The design plans include more than the required number of parking spaces in the residential garage, Schultz said, but not quite enough on the ground level for the commercial sites. Developers plan to make up the difference, he said, by using a small number of upper-story spaces for commercial parking — most likely for store emplyees, he said, to avoid confusion for customers.
DRC Chair David Poulson raised concerns about soil liquefaction on the site in the event of an earthquake, saying developers appeared to be underestimating the probability of there being groundwater at the depths to which they plan to excavate the site.
"This is a classic case," he said. "You couldn't find better conditions (for liquefaction risk) down in San Francisco."
Poulson and Vice Chair Brent Ahrend also pushed back heavily on a traffic study that had been commissioned by the developers. It found that traffic around the site would increase with the new development, but not beyond the maximum theoretical level that is currently allowed on the site.
In particular, Poulson noted that the addition of the residential component to the project would presumably lead to much greater levels of traffic during peak hours. A traffic engineer working with the developers disputed that idea, however, saying residential traffic would only be about one-third of the site's typical daily trips.
The commissioners also asked about an undeveloped 59,000-square-foot portion of the property located on the far side of Mercantile Drive. The current plan doesn't feature any development on that site, but includes an easement to preserve part of its open space.

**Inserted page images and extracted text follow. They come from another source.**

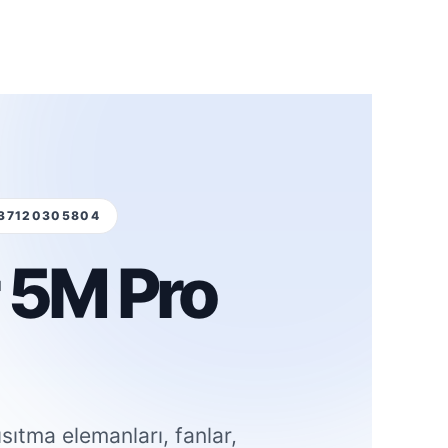
937120305804
 5M Pro
ıtma elemanları, fanlar,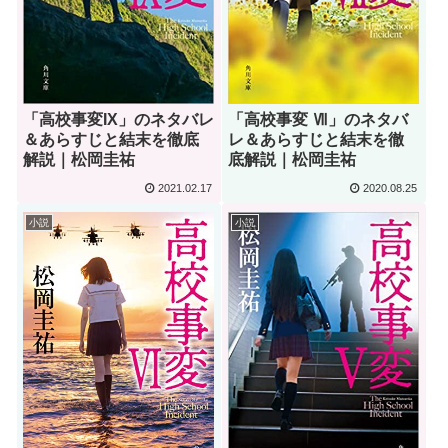
「高校事変IX」のネタバレ
「高校事変 Ⅶ」のネタバ
＆あらすじと結末を徹底
レ＆あらすじと結末を徹
解説｜松岡圭祐
底解説｜松岡圭祐
2021.02.17
2020.08.25
小説
小説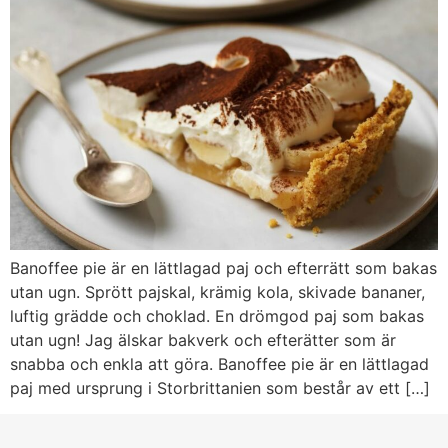
Banoffee pie är en lättlagad paj och efterrätt som bakas
utan ugn. Sprött pajskal, krämig kola, skivade bananer,
luftig grädde och choklad. En drömgod paj som bakas
utan ugn! Jag älskar bakverk och efterätter som är
snabba och enkla att göra. Banoffee pie är en lättlagad
paj med ursprung i Storbrittanien som består av ett […]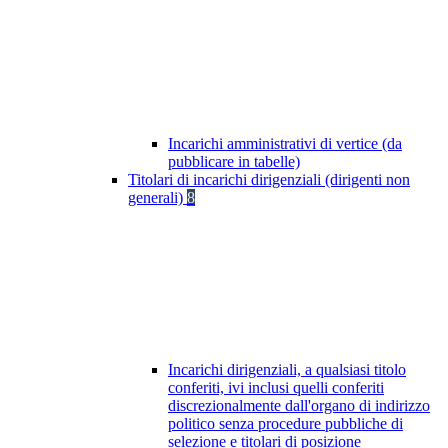
Incarichi amministrativi di vertice (da
pubblicare in tabelle)
Titolari di incarichi dirigenziali (dirigenti non
generali)
8
Incarichi dirigenziali, a qualsiasi titolo
conferiti, ivi inclusi quelli conferiti
discrezionalmente dall'organo di indirizzo
politico senza procedure pubbliche di
selezione e titolari di posizione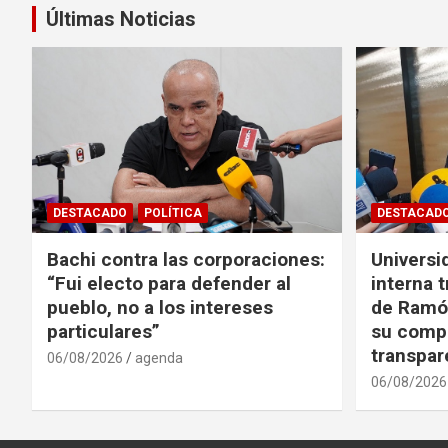
Últimas Noticias
DESTACADO
POLÍTICA
DESTACAD
Bachi contra las corporaciones:
Universi
“Fui electo para defender al
interna t
pueblo, no a los intereses
de Ramó
particulares”
su comp
transpar
06/08/2026
agenda
06/08/2026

Some of the commissioners joined neighbors in questioning whether it made sense to locate part of the project's required open space on a separated part of the property, but Deputy City Attorney Evan Boone replied that from a Development Code perspective, the two sites are considered one property even though Mercantile Drive runs between them.
Although the written comments tended to be focused on tree removal, most of the public testimony at the hearing delved into more technical aspects of the building design. For example, several neighbors joined the commissioners in objecting to the flat roof on the main building.
"The Italian style does not necessarily dictate a flat roofline," said Lake Forest Neighborhood Association Chair Kate Myers.
Other neighbors challenged the traffic study, criticizing it for what they said was a lack of attention paid to the traffic impacts on nearby roads that branch off Mercantile Drive.
"I think really you're minimizing the traffic impacts that will happen on Douglas Way, Boones Ferry Road and Quarry Road," said Waluga Neighborhood Association Chair Cheryl Uchida.
At the end of the public testimony period, the commissioners voted to extend the hearing to Aug. 20 and postponed their own deliberations until then. Poulson also noted that several people who had signed up to testify had left, so the commissioners voted to keep public testimony open at the next meeting for residents who didn't get a chance to weigh in on Monday.